After working for twenty months at the war front, in September 1919 Banker and the rest of her team returned home. General Edgar Russel, chief signal officer of the AEF, extolled their service as "indispensable". Reminiscing about her wartime experience as chief operator, Banker humorously noted that "an afternoon in the switchboard office sometimes sounded like a scene from Alice in Wonderland, where only the initiated can make sense of the proceedings". She also noted the confidentiality aspect of her assignment when she was tested by an intelligence officer about her ability to keep a secret, which was about her posting out of the unit. About her work at the war front she said that "the secrecy surrounding their operations gave it an aura of romance and set it apart from the civilian work". After returning from the war front with her team, she reflected: "We missed the First Army with its code of loyalty and hard work.

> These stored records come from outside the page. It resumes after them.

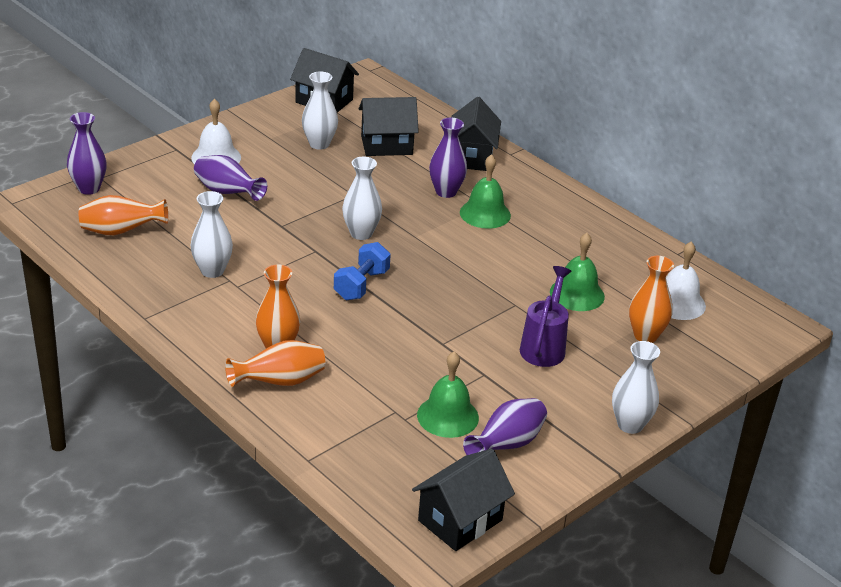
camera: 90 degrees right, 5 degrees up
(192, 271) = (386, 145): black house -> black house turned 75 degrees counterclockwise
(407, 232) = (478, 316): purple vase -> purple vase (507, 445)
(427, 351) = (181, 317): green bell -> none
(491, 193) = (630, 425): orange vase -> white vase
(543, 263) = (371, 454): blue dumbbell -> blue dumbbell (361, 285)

We were back in the petty squabbles of civilian life where even chief operators had 'tantrums' and where the wives of civilians attached to the Peace Conference spilled all over Paris in Army cars."

After the war, when they returned to civilian life, Banker and her team members were treated as citizen volunteers and not recognized as members of the military. They were not given a "formal discharge or even a certificate of service". According to her gravestone, Banker died on 17 December 1960, in Scarsdale, New York. In 1977 Congress enacted legislation that gave due recognition to Banker and her team, and treated them as "veterans".

Banker married Eugene Hiram Paddock, a civil engineer, in May 1922. She is buried with her husband in Green-Wood Cemetery, Brooklyn, New York.

==Awards==
On May 22, 1919, with Government order no. 70, Banker was awarded the Distinguished Service Medal for her services with the First Army headquarters during the St. Mihiel and Meuse-Argonne Offensives, with the commendation which read: "For exceptional ability... [and] untiring devotion to her exacting duties under trying conditions....to assure the success of the telephone service during the operations of the First Army against the Saint Michel salient and the exertions to the north of Verdun."